DECLARE @ts DATETIME; DECLARE @repeat INT = 10000; DECLARE @r INT; DECLARE @i INT; DECLARE @dummy1 VARCHAR; DECLARE @dummy2 VARCHAR; DECLARE @dummy3 INT; DECLARE @s1 CURSOR; DECLARE @s2 CURSOR; SET @r = 0; WHILE @r < 5 BEGIN SET @r = @r + 1 SET @s1 = CURSOR FOR SELECT first_name, last_name, count(fa.actor_id) AS c FROM actor a LEFT JOIN film_actor fa ON a.actor_id = fa.actor_id WHERE last_name LIKE 'A%' GROUP BY a.actor_id, first_name, last_name ORDER BY c DESC SET @s2 = CURSOR FOR SELECT first_name, last_name, ( SELECT count(*) FROM film_actor fa WHERE a.actor_id = fa.actor_id ) AS c FROM actor a WHERE last_name LIKE 'A%' ORDER BY c DESC SET @ts = current_timestamp; SET @i = 0; WHILE @i < @repeat BEGIN SET @i = @i + 1 OPEN @s1; FETCH NEXT FROM @s1 INTO @dummy1, @dummy2, @dummy3; WHILE @@FETCH_STATUS = 0 BEGIN FETCH NEXT FROM @s1 INTO @dummy1, @dummy2, @dummy3; END; CLOSE @s1; END; DEALLOCATE @s1; PRINT 'Run ' + CAST(@r AS VARCHAR) + ', Statement 1: ' + CAST(DATEDIFF(ms, @ts, current_timestamp) AS VARCHAR) + 'ms'; SET @ts = current_timestamp; SET @i = 0; WHILE @i < @repeat BEGIN SET @i = @i + 1 OPEN @s2; FETCH NEXT FROM @s2 INTO @dummy1, @dummy2, @dummy3; WHILE @@FETCH_STATUS = 0 BEGIN FETCH NEXT FROM @s2 INTO @dummy1, @dummy2, @dummy3; END; CLOSE @s2; END; DEALLOCATE @s2; PRINT 'Run ' + CAST(@r AS VARCHAR) + ', Statement 2: ' + CAST(DATEDIFF(ms, @ts, current_timestamp) AS VARCHAR) + 'ms'; END;
Run 1, Statement 1: 2626 Run 1, Statement 2: 20340 Run 2, Statement 1: 2450 Run 2, Statement 2: 17910 Run 3, Statement 1: 2706 Run 3, Statement 2: 18396 Run 4, Statement 1: 2696 Run 4, Statement 2: 19103 Run 5, Statement 1: 2716 Run 5, Statement 2: 20453Oh my… Wait a second. Now suddenly, the correlated subquery is factor 5… more energy consuming (remember: kilowatts). Who would have thought?

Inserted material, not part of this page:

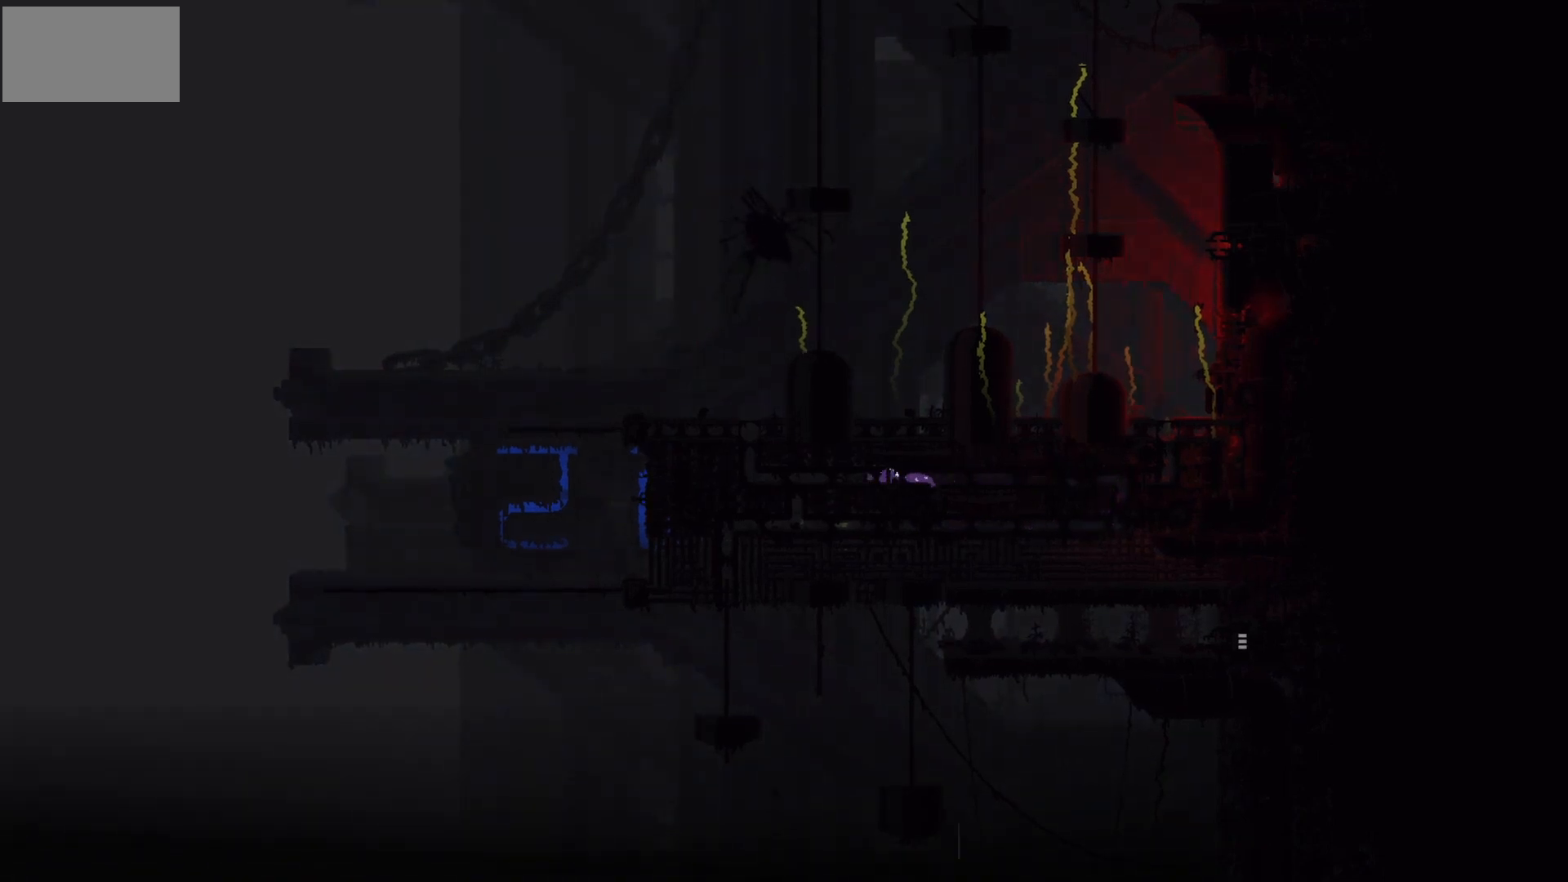
{"keys": ["left"], "mouse_move": "left", "events": []}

ConclusionThis article won’t explain the differences in execution time between the different databases. There are a lot of reasons why a given execution plan will outperform another. There are also a lot of reasons why the same plan (at least what looks like the same plan) really isn’t because a plan is only a description of an algorithm. Each plan operation can still contain other operations that might still be different. In summary, we can say that in this case (I can’t stress this enough. This isn’t a general rule. It only explains what happens in this case. Don’t create the next SQL myth!), the correlated subquery and the LEFT JOIN performed in the same order of magnitude on PostgreSQL (subquery being a bit faster), the correlated subquery drastically outperformed the LEFT JOIN in Oracle, whereas the LEFT JOIN drastically outperformed the correlated subquery in SQL Server (despite the plan having been the same!) This means:
- Don’t trust your intitial judgment
- Don’t trust any historic blog posts saying A) is faster than B)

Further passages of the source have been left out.